SOURCE EXTRACT:
4. Avoid Danger or Fear:  For effective fiction, tension is necessary. There are degrees of tension used by writers. Some books (especially thrillers) can start with a bang but others gradually develop tension in a variety of ways. From a foreshadow (“Careful Maeve, that horse is skittish”) or bit of figurative language (looming dark skies, thunder in the distance, etc.), skillful writers learn to raise the stakes with tension as the story goes forward.

5. Rely on Expounding Exposition: Scenes with action, dialogue and tension propel your story forward. Lengthy passages of and then this happened and then this happened and then this happened will put your reader to sleep. Seek out places where you give information that could be better delivered in a scene between characters.

Ginny was worried that Dewa’an was afraid. It was his first sleepover at her house. She comforted him by reading a story and leaving the light on. 

OR

“Dewa’an, would you like me to stay and read you a story?”

He barely nodded, his eyes still wide and searching.

Ginny held up Stuart Little. “My kids loved this one. Maybe you will too.”

She’d barely read ten pages when he fell asleep. Ginny kept reading for two more pages just to be safe. Before she left the bedroom, she switched off the big light and turned on the wee nightlight on the dresser.

DATASET EXTRACT:
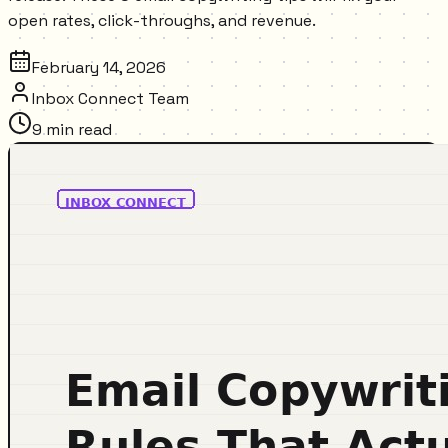
open rates, click-throughs, and revenue.
February 14, 2026
Inbox Connect Team
9
min read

THE TASK: Reproduce verbatim the stretch of the fiction-writing excerpt from "4. Avoid Danger" through "scene between characters.". The records play no part in what is asked here.

TASK RESPONSE:
4. Avoid Danger or Fear:  For effective fiction, tension is necessary. There are degrees of tension used by writers. Some books (especially thrillers) can start with a bang but others gradually develop tension in a variety of ways. From a foreshadow (“Careful Maeve, that horse is skittish”) or bit of figurative language (looming dark skies, thunder in the distance, etc.), skillful writers learn to raise the stakes with tension as the story goes forward.

5. Rely on Expounding Exposition: Scenes with action, dialogue and tension propel your story forward. Lengthy passages of and then this happened and then this happened and then this happened will put your reader to sleep. Seek out places where you give information that could be better delivered in a scene between characters.